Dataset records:

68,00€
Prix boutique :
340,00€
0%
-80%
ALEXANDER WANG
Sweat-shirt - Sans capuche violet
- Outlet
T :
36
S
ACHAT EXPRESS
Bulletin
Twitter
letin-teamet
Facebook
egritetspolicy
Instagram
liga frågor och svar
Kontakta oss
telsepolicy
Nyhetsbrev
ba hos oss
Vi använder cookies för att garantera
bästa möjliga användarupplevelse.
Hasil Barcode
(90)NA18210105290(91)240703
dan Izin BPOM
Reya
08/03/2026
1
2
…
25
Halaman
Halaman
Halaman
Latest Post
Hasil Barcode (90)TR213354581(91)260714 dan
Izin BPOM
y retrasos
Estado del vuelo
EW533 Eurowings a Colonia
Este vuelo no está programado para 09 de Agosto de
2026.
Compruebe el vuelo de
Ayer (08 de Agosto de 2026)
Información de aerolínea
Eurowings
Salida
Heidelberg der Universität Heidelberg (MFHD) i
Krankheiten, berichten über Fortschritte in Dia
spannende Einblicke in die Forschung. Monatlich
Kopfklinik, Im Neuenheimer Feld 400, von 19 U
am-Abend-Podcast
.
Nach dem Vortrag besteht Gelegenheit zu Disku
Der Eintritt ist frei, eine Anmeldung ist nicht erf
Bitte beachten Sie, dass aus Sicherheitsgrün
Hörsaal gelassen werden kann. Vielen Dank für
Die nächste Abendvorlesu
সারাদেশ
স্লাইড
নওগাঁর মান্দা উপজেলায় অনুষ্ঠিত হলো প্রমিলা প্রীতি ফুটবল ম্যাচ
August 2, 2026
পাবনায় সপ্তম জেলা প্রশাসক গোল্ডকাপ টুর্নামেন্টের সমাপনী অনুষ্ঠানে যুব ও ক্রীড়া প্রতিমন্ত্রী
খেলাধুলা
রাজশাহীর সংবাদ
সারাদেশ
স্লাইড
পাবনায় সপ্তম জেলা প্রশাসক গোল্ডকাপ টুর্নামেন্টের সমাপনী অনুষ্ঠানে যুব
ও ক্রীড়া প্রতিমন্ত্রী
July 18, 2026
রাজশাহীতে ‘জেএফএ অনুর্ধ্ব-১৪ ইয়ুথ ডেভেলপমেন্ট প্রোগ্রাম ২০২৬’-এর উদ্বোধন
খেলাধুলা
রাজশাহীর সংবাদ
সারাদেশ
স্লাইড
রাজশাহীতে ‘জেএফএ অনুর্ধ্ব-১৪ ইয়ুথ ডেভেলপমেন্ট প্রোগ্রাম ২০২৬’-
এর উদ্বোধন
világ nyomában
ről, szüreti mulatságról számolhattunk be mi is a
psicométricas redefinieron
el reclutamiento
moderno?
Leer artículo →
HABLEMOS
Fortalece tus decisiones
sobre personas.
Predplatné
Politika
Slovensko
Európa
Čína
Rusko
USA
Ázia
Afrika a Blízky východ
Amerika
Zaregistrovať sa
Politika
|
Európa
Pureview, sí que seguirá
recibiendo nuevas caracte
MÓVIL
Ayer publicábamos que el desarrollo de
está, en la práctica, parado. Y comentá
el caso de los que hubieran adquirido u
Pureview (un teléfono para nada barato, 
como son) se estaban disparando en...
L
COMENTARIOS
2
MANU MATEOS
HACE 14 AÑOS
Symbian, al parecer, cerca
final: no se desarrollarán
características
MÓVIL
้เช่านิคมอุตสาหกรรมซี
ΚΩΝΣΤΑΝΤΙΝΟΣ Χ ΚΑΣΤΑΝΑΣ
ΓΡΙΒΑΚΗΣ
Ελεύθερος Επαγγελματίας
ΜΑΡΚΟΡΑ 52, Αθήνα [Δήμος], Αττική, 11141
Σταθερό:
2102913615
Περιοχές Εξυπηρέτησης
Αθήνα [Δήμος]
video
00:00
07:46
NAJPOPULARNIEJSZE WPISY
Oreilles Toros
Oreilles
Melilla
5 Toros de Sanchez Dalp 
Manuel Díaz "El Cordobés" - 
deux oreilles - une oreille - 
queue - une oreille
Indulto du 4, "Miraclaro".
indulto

_Prompt_: Sift through the entries and copy every line with "Toros".

_Exercise result_:
Oreilles Toros
5 Toros de Sanchez Dalp 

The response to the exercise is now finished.